They say a picture is worth 1000 words. Well, I'll give you 234. |
This photograph, painstakingly captured by Charles C. Ebbets
in 1932, is a visible microcosm of the burgeoning future about to unfold in
America: first, the men—pausing briefly to consume carefree calories—are
headstrong and young (the life expectancy in that year was 63.5); the overt
lack of safety concern suggests a type of raw capitalism, the system that
allowed the American economy to bloat threefold in the next three decades; indeed,
the building itself, 30 Rockefeller Plaza, was completed during a two-year span
that also saw the erection of the Chrysler and Empire State Buildings in New
York, the country’s commercial capital; this photograph embodies the moment
when the United States emerged from its adolescence as a vivacious
superpower—and the men upon whom it was built.

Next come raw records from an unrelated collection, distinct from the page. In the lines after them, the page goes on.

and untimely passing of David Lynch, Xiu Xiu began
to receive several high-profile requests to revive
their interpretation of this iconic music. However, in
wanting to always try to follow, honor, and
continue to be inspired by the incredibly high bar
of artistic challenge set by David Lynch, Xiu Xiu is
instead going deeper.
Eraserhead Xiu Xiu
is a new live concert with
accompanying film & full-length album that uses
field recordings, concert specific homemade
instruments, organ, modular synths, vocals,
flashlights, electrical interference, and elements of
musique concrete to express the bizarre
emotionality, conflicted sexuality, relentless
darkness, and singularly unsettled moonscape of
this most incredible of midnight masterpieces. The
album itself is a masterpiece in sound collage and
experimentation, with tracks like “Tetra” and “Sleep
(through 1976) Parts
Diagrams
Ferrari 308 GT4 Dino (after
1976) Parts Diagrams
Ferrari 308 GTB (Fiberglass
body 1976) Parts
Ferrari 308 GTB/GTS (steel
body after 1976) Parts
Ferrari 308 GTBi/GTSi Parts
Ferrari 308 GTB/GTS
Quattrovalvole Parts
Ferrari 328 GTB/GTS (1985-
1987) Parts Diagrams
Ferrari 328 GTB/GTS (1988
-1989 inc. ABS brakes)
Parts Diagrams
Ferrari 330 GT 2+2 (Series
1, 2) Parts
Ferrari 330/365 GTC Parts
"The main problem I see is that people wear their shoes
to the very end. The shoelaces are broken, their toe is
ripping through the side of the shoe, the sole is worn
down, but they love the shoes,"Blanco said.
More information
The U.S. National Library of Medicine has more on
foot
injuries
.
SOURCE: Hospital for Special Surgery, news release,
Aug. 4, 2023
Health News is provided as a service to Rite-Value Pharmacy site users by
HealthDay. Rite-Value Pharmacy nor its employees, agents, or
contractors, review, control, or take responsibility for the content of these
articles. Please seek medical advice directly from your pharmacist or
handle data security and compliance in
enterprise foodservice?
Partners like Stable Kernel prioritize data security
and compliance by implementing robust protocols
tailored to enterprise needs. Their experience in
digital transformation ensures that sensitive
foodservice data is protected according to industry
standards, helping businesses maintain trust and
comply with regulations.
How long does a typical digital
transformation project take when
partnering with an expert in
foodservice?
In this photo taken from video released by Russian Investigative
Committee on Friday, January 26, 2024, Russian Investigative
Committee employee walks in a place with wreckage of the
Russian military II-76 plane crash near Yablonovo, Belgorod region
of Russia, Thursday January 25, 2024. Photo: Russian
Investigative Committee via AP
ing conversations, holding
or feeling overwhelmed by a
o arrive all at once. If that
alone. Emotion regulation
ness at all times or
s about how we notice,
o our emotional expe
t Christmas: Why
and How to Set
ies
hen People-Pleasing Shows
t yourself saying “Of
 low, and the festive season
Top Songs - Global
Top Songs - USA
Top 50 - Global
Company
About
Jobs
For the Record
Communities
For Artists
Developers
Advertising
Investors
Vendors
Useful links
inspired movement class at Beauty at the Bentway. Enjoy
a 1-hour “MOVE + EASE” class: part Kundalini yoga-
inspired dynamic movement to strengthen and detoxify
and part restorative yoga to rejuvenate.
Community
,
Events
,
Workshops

Or does it? At the time this photograph was taken, the Great
Depression was ravaging our fertile yet feeble economy. The men in the picture
are lucky enough to have work—but not even all of them have lunch to eat. The
emergence of crowded metropolises like New York City only creates a new
proletariat working class while coating everything in a layer of grit and
grime.
Thus Lunchtime atop a
Skyscraper suggests an ambiguous view of the period, a time when the
richest men in history—Rockefeller and others—bequeath their empires to a brave
new nation, one that suddenly found itself gasping for air.